Praxiskolumne Auch über den Tellerrand hinausschauen

Kolumnen Autor: Sebastian Alsleben

Alternative Heilmethoden können die Schulmedizin durchaus gut ergänzen. Alternative Heilmethoden können die Schulmedizin durchaus gut ergänzen. © fotogurmespb – stock.adobe.com

In meiner letzten Kolumne habe ich über Scharlatanerie geschrieben. Ich habe darin kritisiert, dass manche Personen Geld mit den Erkrankungen und der Angst vieler Menschen verdienen. Dabei verkaufen sie häufig selbst ausgedachte Konzepte einer „Wunderheilung in zwei Wochen“ oder ihre vermeintlich einzigartige Diät. Ich habe auf diese Kolumne ein großes Feedback erhalten. Häufig wurde ich gefragt, was ich generell von alternativen Heilmethoden halte.

Um das zu beantworten, muss man erst einmal die Frage stellen: Was bedeutet alternativ überhaupt? Und warum differenzieren wir eigentlich zwischen „Schulmedizin“ und alternativer beziehungsweise integrativer Medizin? Ich als junger ärztlicher Kollege habe immer das Gefühl, ich müsste mich zwischen diesen beiden Lagern entscheiden. Und wenn man versucht, seinen eigenen Weg zu finden, wird man von beiden Seiten schräg angeschaut. Es fühlt sich an, als ob man ständig rote Linien überschreitet und nur darauf warten darf, kritisiert zu werden. Im stillen Kämmerlein der Niederlassung fällt es wahrscheinlich leichter, einen Mittelweg zu finden. Aber sobald man in der Öffentlichkeit steht, scheint man in den Augen vieler Rede und Antwort schuldig zu sein. Meine Intention ist jedenfalls klar: Ich möchte wissenschaftlich basiert handeln und dabei trotzdem jedem seine Präferenzen lassen.

Vor zwei Wochen habe ich einen Kongress für Mikroimmuntherapie besucht, organisiert von der Medizinischen Gesellschaft für Mikroimmuntherapie. Bei dieser Veranstaltung drehte sich alles um unser Immunsystem und die Mitochondrien als Kraftwerke der Zellen.

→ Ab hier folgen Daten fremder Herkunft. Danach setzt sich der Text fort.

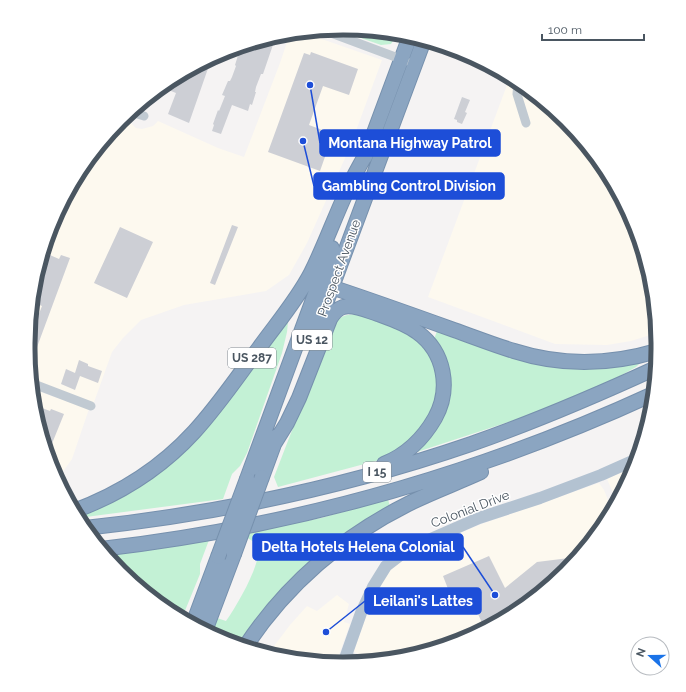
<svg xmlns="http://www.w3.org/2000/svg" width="686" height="692" font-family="Raleway,sans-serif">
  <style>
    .commercial { fill: #fdf9ef }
    .green { fill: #c3f1d5 }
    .building { fill: #cdcfd5 }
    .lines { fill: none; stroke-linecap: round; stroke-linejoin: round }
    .highway-casing { stroke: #7690ad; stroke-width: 16 }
    .minor { stroke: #c1cad2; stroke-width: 9 }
    .major { stroke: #b3c2d1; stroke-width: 12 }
    .highway { stroke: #8ba5c1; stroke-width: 14 }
    .highway-bridge-casing { stroke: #7690ad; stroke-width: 16; stroke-linecap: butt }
    .highway-bridge { stroke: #8ba5c1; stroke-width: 14 }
    .labels { text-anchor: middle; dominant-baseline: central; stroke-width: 3; stroke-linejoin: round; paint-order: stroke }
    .shield { fill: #fff; stroke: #808990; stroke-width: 1 }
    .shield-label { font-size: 12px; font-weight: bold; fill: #4a5661 }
    .street-label { font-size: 13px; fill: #4a5661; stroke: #fff }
    .rim { fill: none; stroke: #4a5661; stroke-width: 5 }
    .leader { fill: none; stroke: #1d4ed8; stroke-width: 1.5 }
    .callout-dot { fill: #1d4ed8; stroke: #fff; stroke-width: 1.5 }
    .callout { fill: #1d4ed8; stroke: #1d4ed8; stroke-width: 1.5 }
    .callout-label { font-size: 14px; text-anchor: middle; font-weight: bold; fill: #fff }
  </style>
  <rect width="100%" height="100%" fill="#f5f3f3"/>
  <path class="commercial" d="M306,32l10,5 66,23 -32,87 -43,96 -18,32 -23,16 -82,14 -43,15 -18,18 -11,14 -19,53 -62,-24 -3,-32 6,-67 18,-59 29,-55 39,-48 6,-5 5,8 5,5 6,1 11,-3 5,-5 60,27 26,9 36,-94 10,-30z
    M510,77l8,4 48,39 39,48 29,54 18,59 5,52 -26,8 -24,4 -52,-1 -127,-47z
    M32,389l57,20 -17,50 -15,21 -5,-10 -18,-59z
    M635,466l-1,3 -17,33 -10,-23z
    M599,483l5,7 8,20 -7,14 -39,48 -48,39 -54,29 -59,18 -28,3 -21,-8 -2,-2 19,-54 18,-28 12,-9 15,-9 61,-26z
    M337,595l12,9 -5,18 6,2 -14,39 -54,-5 -14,-4 22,-29 17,-19 10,5z"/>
  <path class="green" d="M343,28l32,4 23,1 -7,11 -10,1 -46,-16z
    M356,314l40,12 26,15 18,31 -3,31 -24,38 -26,17 -109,29 -4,-10 58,-150c8,-11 11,-12 24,-13z
    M285,319l3,3 -1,10 -5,21 -35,100 -7,13 -8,8 -9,25 -145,19 -2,-3 75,-40z
    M437,331l50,17 154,14 -5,5 -46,26 -69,25 -104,34v-3l27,-42 -11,-65z
    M388,499l2,8 -50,30 -59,52 -44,55 -14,-4 -12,-6 6,-16 9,3c11,-16 28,-45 32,-65 1,-4 -1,-8 -1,-12l-11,-7 1,-4 74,-15z
    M209,540l-9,24v10l-18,44c-28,-15 -56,-39 -76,-64z"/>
  <path class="building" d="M276,36l-13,38h-2l-5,13 -1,5h1l-4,13 -2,-1 -2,7 -16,-6 -11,29 -9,-3 2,-6 -1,-1 5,-14 1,1 6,-15 -3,-1 6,-14h2l2,-4 4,-11 -1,-1 6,-19z
    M311,52l47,17 -9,26 -26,-9 -14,39 24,9 -13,37 -52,-19 36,-99 6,2z
    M212,57l-23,66 -21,-9 8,-21 -15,-6 7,-6z
    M462,97l8,3 -5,12 2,1 -5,11 -5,-2v-2l-3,-1z
    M602,164l18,32 -6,2 -15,-32z
    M232,225l6,2 -23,58 -5,-2z
    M120,227l33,15 -26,56 -33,-15z
    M43,252l16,7 2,-4 9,3 -40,108 -2,-17 1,-9 13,-34 -10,-4 2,-20z
    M79,360l9,4v2l14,5 -4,12 -18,-7 -5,14 -14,-6 5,-15 9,4z
    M34,405l16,6 1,-2 13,5 -13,32 -7,-3 -3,-9 5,-12 -10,-4z
    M489,556l16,32 32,-26 40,-5 -11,15 -8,6 -15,2 -12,11h11l-24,20 -43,23 -2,-6 9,-5 -11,-25 -3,2 -8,-5 -8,4 -9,-23z
    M280,648l18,7 -1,4 -22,-3 2,-6 2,1z"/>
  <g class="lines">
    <defs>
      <path id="highway" d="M365,157l45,-121
        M323,289l6,-1 8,1c39,13 78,27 117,41 20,7 40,15 60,21 47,15 96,14 143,0
        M316,330l108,-290
        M274,444l13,-21 12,-25 31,-79c3,-5 7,-10 13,-12 11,-3 25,4 35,7 14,5 27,9 39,18 28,20 34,57 18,86 -12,21 -29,37 -51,46
        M262,477l15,-41
        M247,479l85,-231
        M74,511c46,-17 87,-43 120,-79 24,-26 44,-56 65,-84 18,-25 38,-48 52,-75 13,-26 23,-54 35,-80 6,-15 15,-29 22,-43
        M85,528c131,-14 261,-41 386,-84 63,-22 124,-48 185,-76
        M101,549c191,-22 378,-75 552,-155
        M193,624l25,-67
        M205,631l29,-77
        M245,647c41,-62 97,-110 163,-143 24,-12 49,-21 73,-32"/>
    </defs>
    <use href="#highway" class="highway-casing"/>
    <path class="minor" d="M323,30l83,31
      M518,81l-1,13 9,29
      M131,112l13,4
      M31,383l60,23
      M347,656l17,6"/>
    <path class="major" d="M343,664l18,-51 12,-26 13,-21 13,-10 18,-11 62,-27 61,-20 61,-23 36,-16"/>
    <use href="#highway" class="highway"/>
    <defs>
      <path id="highway-bridge" d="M234,554l28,-77
        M218,557l29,-78"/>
    </defs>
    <use href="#highway-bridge" class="highway-bridge-casing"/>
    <use href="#highway-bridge" class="highway-bridge"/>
  </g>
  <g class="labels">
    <g class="shield">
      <rect x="292" y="330" width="40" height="20" rx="3"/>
      <rect x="228" y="348" width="48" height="20" rx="3"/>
      <rect x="363" y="462" width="28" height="20" rx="3"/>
    </g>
    <g class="shield-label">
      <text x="312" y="340">US 12</text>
      <text x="252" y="358">US 287</text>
      <text x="377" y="472">I 15</text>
    </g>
    <g class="street-label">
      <text transform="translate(339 268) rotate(-70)">Prospect Avenue</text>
      <text transform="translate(470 509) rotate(-21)">Colonial Drive</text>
    </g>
  </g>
  <path d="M0 0H686V692H0ZM343 35H343A308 308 0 0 1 651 343V349A308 308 0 0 1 343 657H343A308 308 0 0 1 35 349V343A308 308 0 0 1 343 35Z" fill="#fff" fill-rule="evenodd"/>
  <path class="rim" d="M343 35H343A308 308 0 0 1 651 343V349A308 308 0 0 1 343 657H343A308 308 0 0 1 35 349V343A308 308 0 0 1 343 35Z"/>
  <path class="leader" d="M310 85L320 143M303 141L314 186M495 595L463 547M326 632L365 601"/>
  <g class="callout-dot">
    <circle cx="310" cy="85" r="4"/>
    <circle cx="303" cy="141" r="4"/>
    <circle cx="495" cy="595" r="4"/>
    <circle cx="326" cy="632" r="4"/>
  </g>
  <g class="callout">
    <rect x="320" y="130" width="180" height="26" rx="4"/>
    <rect x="314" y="173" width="190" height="26" rx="4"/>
    <rect x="253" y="534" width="210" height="26" rx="4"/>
    <rect x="365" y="588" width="116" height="26" rx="4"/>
  </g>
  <g class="callout-label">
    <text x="410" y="148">Montana Highway Patrol</text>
    <text x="409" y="191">Gambling Control Division</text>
    <text x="358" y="552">Delta Hotels Helena Colonial</text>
    <text x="423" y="606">Leilani's Lattes</text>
  </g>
  <g transform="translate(650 656) rotate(291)"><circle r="19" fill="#ffffff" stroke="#b7bbc0"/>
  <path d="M0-3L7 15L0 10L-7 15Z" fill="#1a73e8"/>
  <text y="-6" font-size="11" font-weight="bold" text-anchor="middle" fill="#4a5661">N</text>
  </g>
  <path d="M542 34v6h102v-6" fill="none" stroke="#4a5661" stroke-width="2"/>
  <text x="548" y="34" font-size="12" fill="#4a5661" stroke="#ffffff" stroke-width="3" paint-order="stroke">100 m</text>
</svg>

Mikrobiologen, Biologen, Ärzte und Heilpraktiker haben wissenschaftlich fundiert über die Arbeitsweise unseres Immunsystems aufgeklärt, neue Erkenntnisse über Abläufe und physiologische Funktionen präsentiert und Fallbeispiele ihrer Patienten vorgestellt. Besonders spannend waren in meinen Augen die ersten Ergebnisse zu Erkrankungen, die wir aktuell nur schwer verstehen und behandeln können. So wird bei Long COVID und ME/CFS erst allmählich klar, was wirklich im Körper passiert. Es gibt Hinweise darauf, dass bei diesen Krankheiten – einfach gesprochen – auch unser Immunsystem in Schieflage geraten ist.

Nach der Rückkehr vom Kongress ist für mich klar: Es lohnt sich, immer wieder über den Tellerrand hinauszuschauen. Denn ohne Weiterentwicklung und Forschung auch in Bereichen, die wir aktuell noch nicht verstehen, und ohne alternative Therapieansätze, die unseren Patientinnen und Patienten neue Hoffnung schenken, geben wir meines Erachtens einen großen Teil unserer Kompetenzen als Ärzte auf.

Ein weiteres Beispiel ist die Chirotherapie. Sicherlich ist das Konzept eines ausgerenkten Wirbels, mit Verlaub, totaler Schwachsinn. Dennoch scheint es – sei es durch eine Aktivierung des Nervensystems, das Lösen eines Unterdrucks oder welchen Mechanismus auch immer – vielen Patienten kurzzeitig zu einer Linderung ihrer Beschwerden zu verhelfen. Dass dies nicht der heilige Gral der Rückengesundheit ist, sollte jedem klar sein. Aber man kann die Methode meiner Meinung nach zusätzlich anwenden, um Patientinnen und Patienten wieder auf den richtigen Weg zu bringen.

Das ist meine Sichtweise. Ich lade Sie wieder herzlich dazu ein, Ihre zu teilen. Damit ich weiter dazulernen kann, aber auch, damit wir weiterhin gegenseitig von einem Austausch profitieren.